Change detection data:
*-*-*
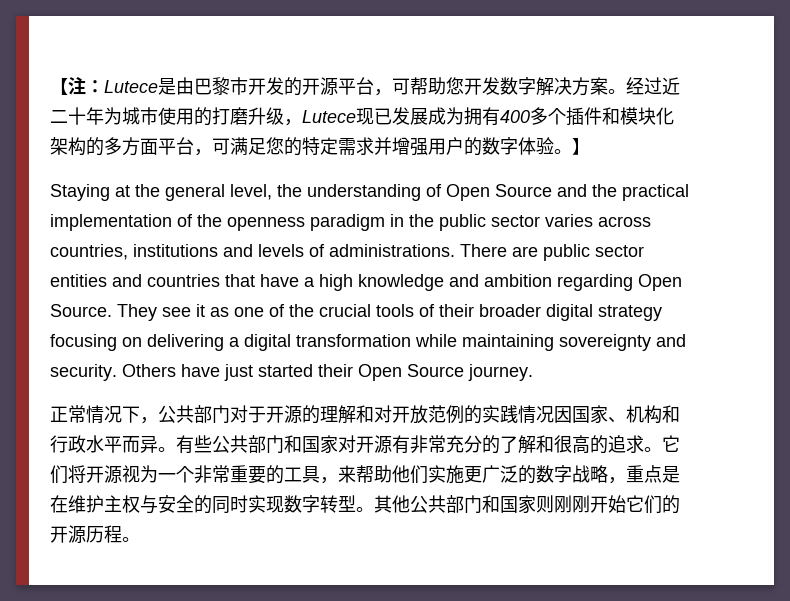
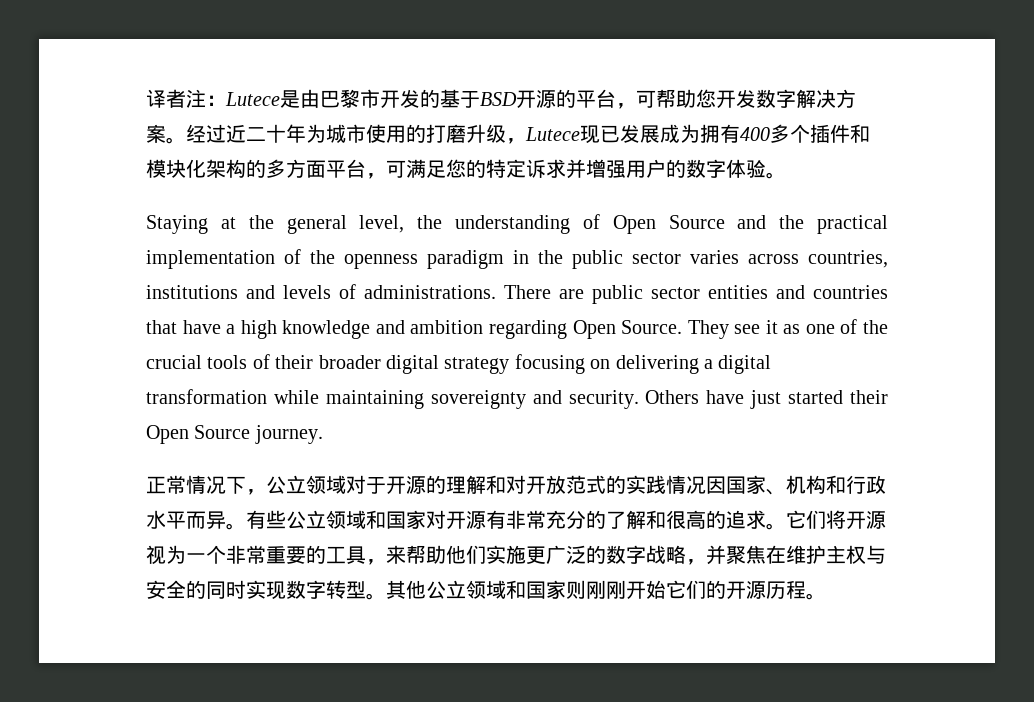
[50,78,68,95] 【 -> [146,89,186,108] 译者
[302,77,338,96] 开源 -> [440,89,576,108] 基于BSD开源的
[338,138,356,155] 需 -> [526,159,546,178] 诉
[572,138,590,155] 】 -> (786, 175) none
[176,405,230,423] 共部门 -> [286,475,346,494] 立领域
[446,405,464,424] 例 -> [586,475,606,494] 式
[230,435,284,453] 共部门 -> [306,510,366,529] 立领域
[626,465,680,483] 重点是 -> [706,545,766,565] 并聚焦
[428,495,482,513] 共部门 -> [446,580,506,599] 立领域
*-*-*
§ DIRECTIONS FOR THIS TASK
The answer must consist of the lines from the one with "[626,465,680,483] 重点是 ->" through the final line of the entries above, exactly as they are, and nothing else.

§ RESPONSE BOX
[626,465,680,483] 重点是 -> [706,545,766,565] 并聚焦
[428,495,482,513] 共部门 -> [446,580,506,599] 立领域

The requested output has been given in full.